Low-grade gliomas don’t typically contrast enhance on brain MRI scans. Furthermore, low-grade gliomas are more likely than higher-grade gliomas to have appearances similar to normal brain tissue, with no obvious color or consistency distinction between tumor and normal brain. These factors make resection of low-grade gliomas potentially more complex than high-grade gliomas, which often have distinct appearances from normal brain tissue. Advances in brain-mapping technologies include both image guided navigation and electrophysiologic mapping. Image-guided navigation consists of the use of MR imaging to provide real-time guidance during tumor resections. High-speed computer workstations provide images that show neurosurgeons exactly where they are with respect to brain anatomy during tumor resections. Electrophysiologic mapping is the use of specific electrical simulations of the brain tissue to identify eloquent brain cortex. By mapping out these critical brain regions, the neurosurgeon can safely avoid them when performing tumor resection.

In what ways have improvements in imaging technology over the last decade changed the treatment approach for both surgical and non-surgical treatment of brain tumors?

Improvements in imaging technology over the last several years have provided valuable tools for neurosurgeons in the treatment of brain tumors.
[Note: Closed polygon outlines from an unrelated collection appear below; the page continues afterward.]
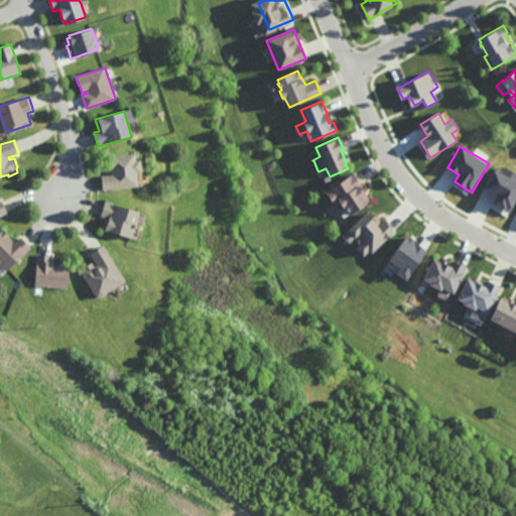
[(136,159),(140,159),(141,159),(142,168),(142,171),(137,172),(138,185),(138,186),(103,189),(103,188),(102,178),(102,177),(101,175),(103,175),(112,174),(111,169),(110,169),(110,167),(109,164),(109,162),(110,162),(110,155),(135,153),(136,154),(136,159)]
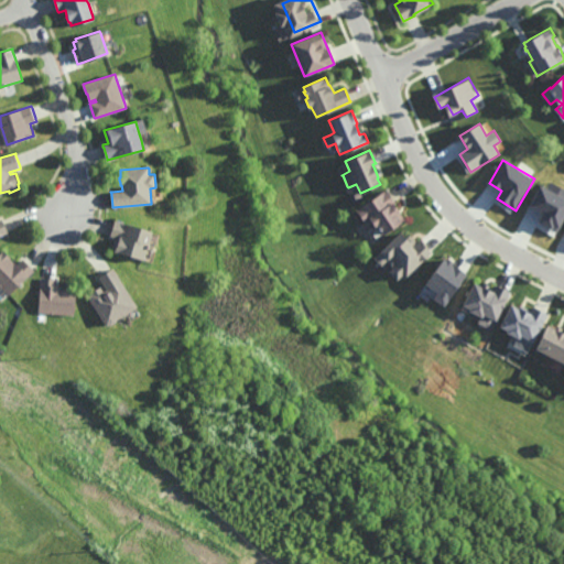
[(556,232),(563,217),(563,198),(540,186),(529,207),(542,214),(538,223),(556,232)]
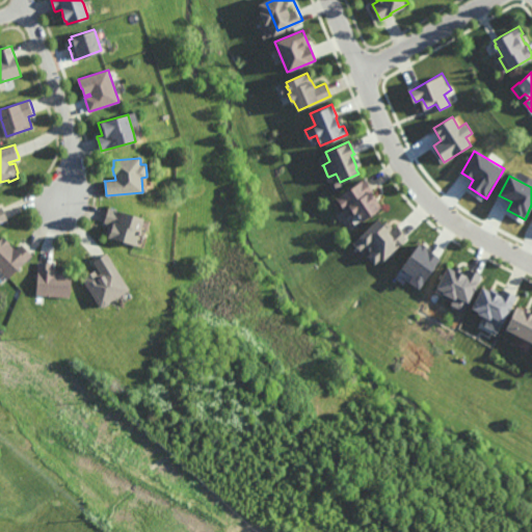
[(361,221),(361,220),(355,212),(351,215),(347,208),(345,210),(343,210),(336,197),(365,179),(366,180),(372,190),(373,191),(372,192),(376,198),(376,200),(377,201),(381,208),(361,221)]
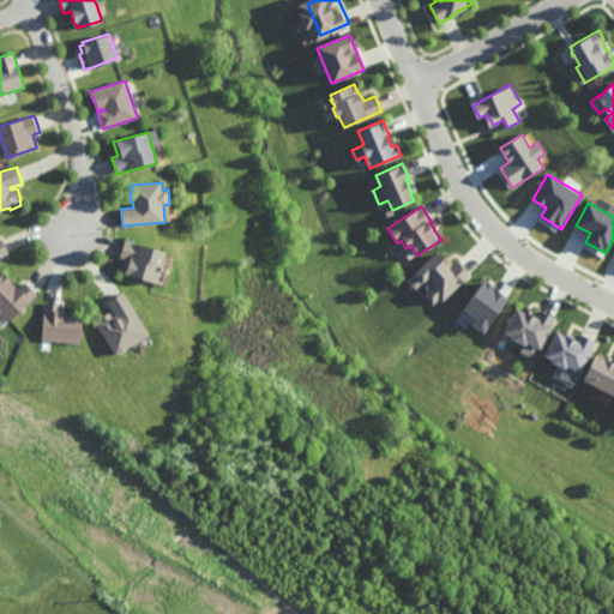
[(0,239),(4,238),(4,240),(5,241),(10,252),(10,253),(0,257),(0,239)]
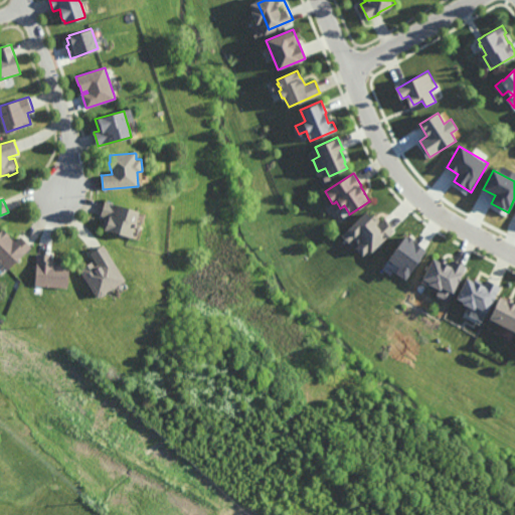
[(131,237),(104,229),(102,228),(105,219),(106,216),(101,215),(101,213),(103,209),(105,202),(105,201),(139,211),(135,225),(131,236),(131,237)]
A significant advance in surgical treatment of brain tumors has been the development of intraoperative MRI scanners. This allows a surgeon to perform a tumor resection, and then, post resection, perform a set of MR imaging directly in the operating room. If this MR imaging shows residual tumor, the surgeon has an opportunity to perform a further resection prior to completing the surgical operation. Additional imaging advances include functional MR imaging. This provides a graphic representation of critical functions such as speech or motor function. This is useful in determining both whether a patient is inoperative candidate and in assessing risk of the surgical resection.